St. Louis Formation in southeast IA divided [by McKay] into the following members (ascending): Croton, Verdi, and Waugh (newly named). Descriptions of members given at several localities in Keokuk Co at Showman Station Quarry and roadcut (p. 55-59), Kessel property (p. 60-65), Waugh Branch roadcut (p. 67-71), and Taylor Quarry (p. 72-73). Overlies Warsaw Shale unconformably. Underlies Pella Formation. The Croton is probably a shallow marine reworked sand transported to area by a fluvial system. The Verdi was deposited during a shallowing-upward marine, to shallow restricted marine, and a nearshore to shoreface environment. Representatives of fluvial, marginal marine, deltaic and lagoonal deposits found in the Waugh. Fossils (brachiopods, bryozoans, trilobites, bivalves, solitary rugose and tabulate corals, conodonts, ostracodes, fish teeth and scales, tetrapods, root casts) listed as to their occurrence within members of St. Louis. Cross sections. Of Mississippian age.
Source: GNU records (USGS DDS-6; Denver GNULEX).
Blue River Group of IN revised in this report. Supersedes State nomenclature established by Shaver and others (1986). Both in the subsurface and in outcrop, Blue River divided into (ascending) St. Louis, Ste. Genevieve, and Paoli Limestones. Usage of St. Louis remains unchanged. Conformably overlies Salem Limestone of Sanders Group and underlies Lost River Chert Bed of Fredonia Member of Ste. Genevieve Limestone. No type section in MO nor reference section in Indiana has been designated. In some places in southwestern IN the lower part of the St. Louis contains minor amounts of material more typical of Salem rocks than of St. Louis rocks and these were assigned by Lineback (1972) to the Salem. However this lower zone is clearly contiguous with the lower St. Louis elsewhere in Indiana and is here included with the St. Louis following Keller and Becker (1980). In the subsurface unit ranges in thickness from less than 100 ft in the northwest to just less than 600 ft in the southwest. Outcrop thicknesses range from 200 to 450 ft. The X marker identified by Keller and Becker (1980) is used here to divide the St. Louis into informal lower and upper parts. The X marker horizon, a characteristic signature on electric logs, is caused by light-colored dolomites directly above and by nonporous limestones containing scattered chert directly below. The Sisson Member, a distinctive body of porous packstone and grainstone, occurs at the base of the lower part.

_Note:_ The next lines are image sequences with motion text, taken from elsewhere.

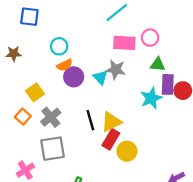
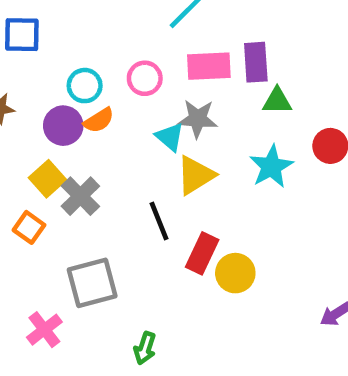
pink circle: (150, 38) -> (145, 78), moved
purple circle: (74, 77) -> (63, 126), moved
purple rectangle: (168, 84) -> (256, 62), moved
gray cross: (51, 117) -> (80, 196), moved
yellow triangle: (111, 122) -> (196, 175), moved

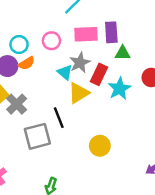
gray star: (198, 119) -> (80, 63), turned -30
red rectangle: (202, 253) -> (99, 74), moved
gray square: (92, 283) -> (37, 136), moved

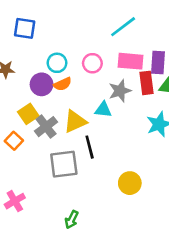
cyan triangle: (65, 72) -> (103, 110), moved, turned -42
red rectangle: (99, 74) -> (146, 83), moved, turned -40
yellow triangle: (79, 93) -> (75, 121), moved

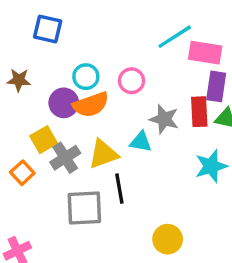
pink rectangle: (131, 61) -> (205, 53), moved
orange semicircle: (63, 84) -> (91, 105), size x1.5
gray star: (120, 91) -> (164, 119), turned 30

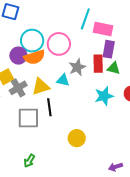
cyan line: (175, 37) -> (85, 19), turned -40
cyan circle: (86, 77) -> (32, 41), size x1.5
pink circle: (131, 81) -> (59, 44), size x1.5
gray star: (164, 119) -> (77, 67), turned 30

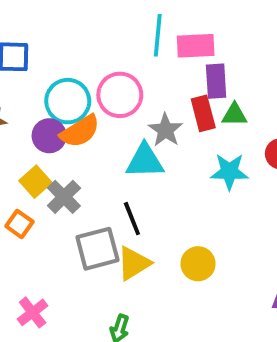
cyan triangle: (63, 80) -> (145, 161), size x1.5
yellow triangle: (41, 87) -> (134, 263), moved
cyan star: (104, 96) -> (229, 172), turned 30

Source: GNU records (USGS DDS-6; Reston GNULEX).
In this report, Greenbrier Limestone divided into (ascending) Little Valley Limestone Member, St. Louis Limestone Member (Hillsdale Member of Reger, 1926), the "St. Genevieve" Limestone Member, and the Gasper Limestone Member. The St. Louis (or Hillsdale) consists of dark-gray to grayish-black cherty limestone. The chert is black, pale red, or gray and occurs as stringers or nodules. Contains fossils considered to be diagnostic of the Meramecian St. Louis Limestone of MO.
Source: GNU records (USGS DDS-6; Reston GNULEX).

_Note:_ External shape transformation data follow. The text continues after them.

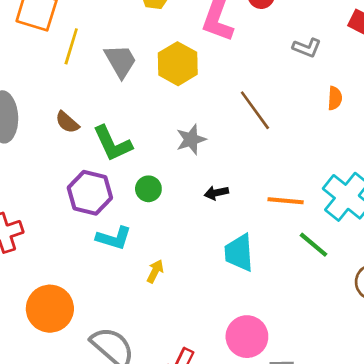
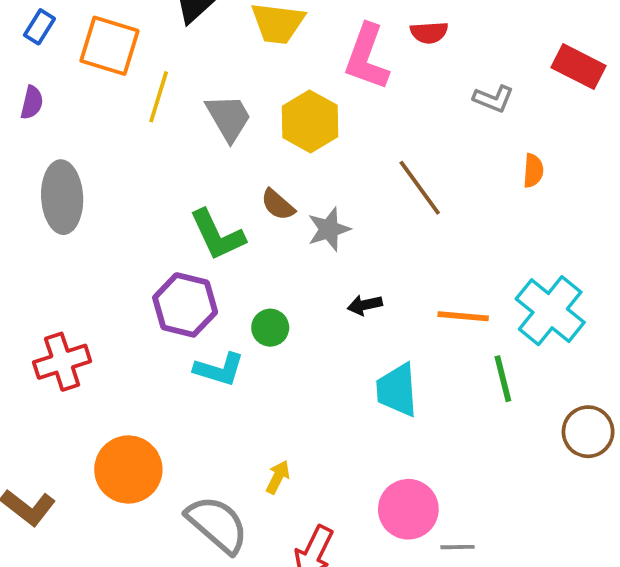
brown semicircle: (67, 122) -> (278, 205), moved
green circle: (148, 189) -> (270, 328), moved
green line: (314, 245) -> (503, 379), turned 36
yellow arrow: (155, 271) -> (278, 477), moved

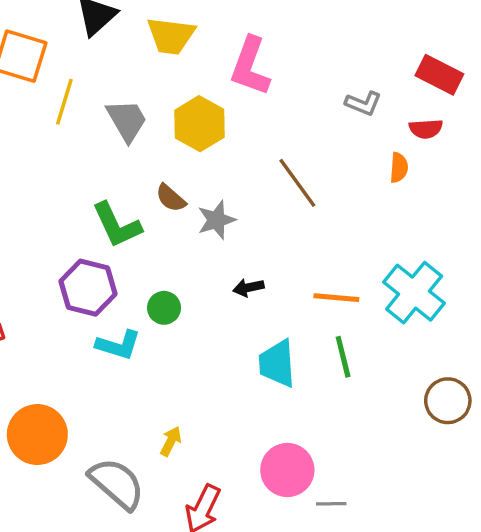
red semicircle: (429, 33) -> (426, 129), moved
green line: (503, 379) -> (343, 357), moved

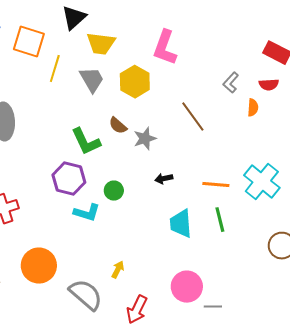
yellow trapezoid: (171, 36) -> (101, 44), moved
gray L-shape: (363, 103) -> (231, 83), moved, turned 110

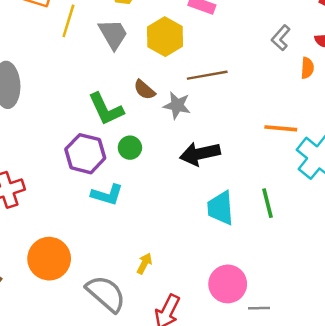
brown line: (193, 117) -> (207, 75), moved, turned -64
gray star: (145, 139) -> (177, 105), turned 30
black arrow: (164, 179) -> (200, 154), size x1.8
orange line: (216, 185) -> (281, 128), moved
green circle: (114, 191) -> (130, 148), moved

In IN, used as Mississippian (Valmeyeran) St. Louis Limestone of Blue River Group. Authors follow usage of Droste and Carpenter (1990). Informally divided into 1) lower part, consisting of cyclic beds of grainstone, packstone, wackestone, mudstone, dolomite, and evaporite (anhydrite and gypsum), and organic-rich beds interspersed throughout; and 2) upper part containing diagenetic chert "nodules", a few dolomite beds, no evaporite beds, abundant grainstones. Overlain by Ste. Genevieve Limestone of Blue River Group; underlain by Salem Limestone of Sanders Group.
Source: GNU records (USGS DDS-6; Reston GNULEX).
St. Louis Limestone revised in south-central KY to address problem of use of "St. Louis" for both a formation and a member in south-central and northeastern Kentucky. Abandoned use of "St. Louis Member of Slade Formation" in Kentucky. Rocks reallocated to Burnside Member (new), upper member of St. Louis Formation. Two other distinct lithologic units occurring in the St. Louis Limestone and in correlative rocks of the Slade Formation are the Ringgold Bed and Big Sinking Bed (both new).
[F.R. Ettensohn, 2009 (Miss. Appal. basin, Kentucky Spec. Pub. 10, ser. XII, p. 24, fig. 3.2) places the St. Louis in Middle Mississippian (Visean; Meramecian).]